A fourth man, Carlee J. McKinney, survived. Vivetter and Huey were his two best friends.
“All I remember is I was trying to get my close family friend, I call him my cousin, I was trying to get him from fighting another male,” McKinney told WLS-TV.
“By the time we got halfway in the street, this car came from the street and I seen it through the periphery, seen the bright light,” he added. “That’s what made me jump back. Next thing I know I was hit and woke up in the ambulance.”
Brendan Deenihan, the Chicago Police Department’s chief of detectives, has asked anyone with information about the driver to come forward.
“You can’t charge a car with a crime, obviously,” Deenihan said. “We need to know who the driver was, and we know that people out there know that.”
Huey’s sister, who has kept her name and face private for fear of retaliation, told WBBM-TV, “My brother did not deserve that. He didn’t. Donald was very responsible, respectful, reliable. He would give you the shirt off his back. He was like my child. He was the only person that I had left.”
Huey had recently moved to California but visited Chicago to celebrate his grandmother’s birthday.
Vivetter’s loved ones say he was boisterous, social, and loved to dance, according to Block Club Chicago.
“He was real popular, always living his life, turning up — doing things that, around our age, we do,” said Vivetter’s friend Terry Jones. “If it’s something going on, Devonta’s there.”
Ausley had just graduated from the University of Michigan and wanted to attend an Ivy League grad school. He served as a mentor at Gary Comer Youth Center, an educational community center for Black city kids.
“He was on the straight and narrow. He didn’t have any issues. He didn’t have any problems with anyone,” said his cousin, Curtis Henderson.

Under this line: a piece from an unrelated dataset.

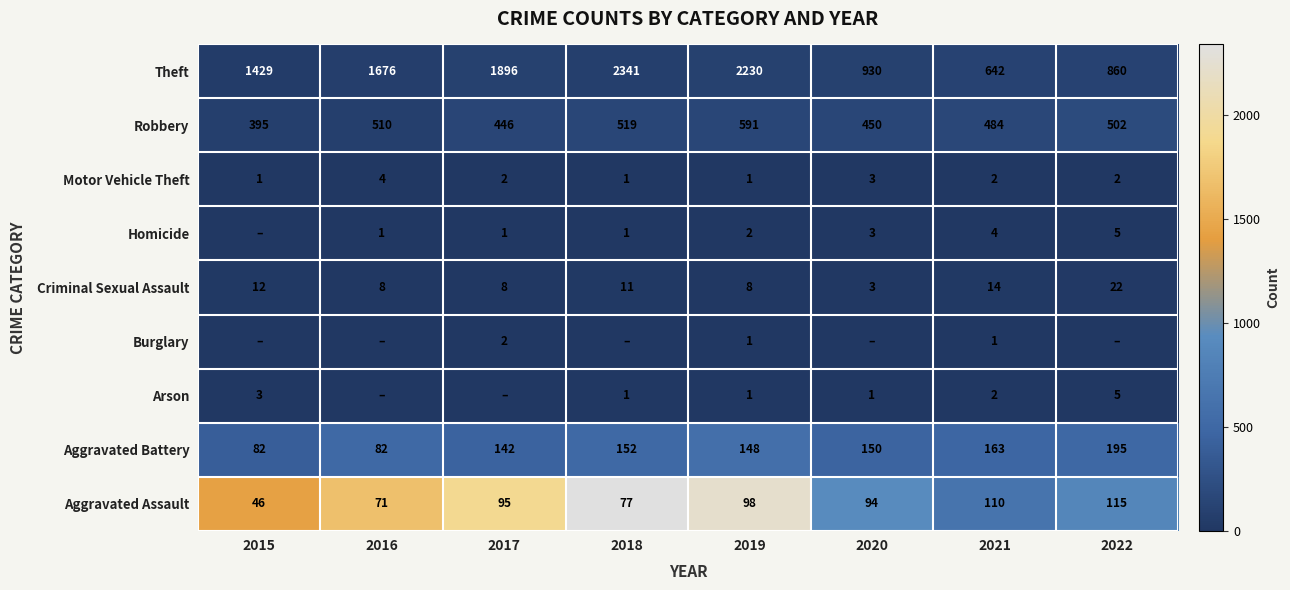

Is the value of Homicide at 2016 greater than the value of Robbery at 2022?

No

Henderson appealed to the anonymous driver, stating, “Everyone makes mistakes in life. We’re no one to judge, but we’re asking you to look at things from our shoes.”
In a Sunday morning Facebook post, the pub called the incident “a very unfortunate tragic event” and asked anyone with information on the driver to step forward, promising to protect any informer’s anonymity.
“Our hearts heavy this morning that such [a] tragic event has occurred,” the post said. “And to those that lost a loved one or friend we stand with you. We always encourage everyone to leave and go to your vehicles right away to make it home safe.”
Police took up to 30 minutes to respond to the crash, arriving over an hour after the initial emergency call, according to CWBChicago. Police have declined to elaborate on the delay and haven’t yet said whether the incident qualifies as a hate crime.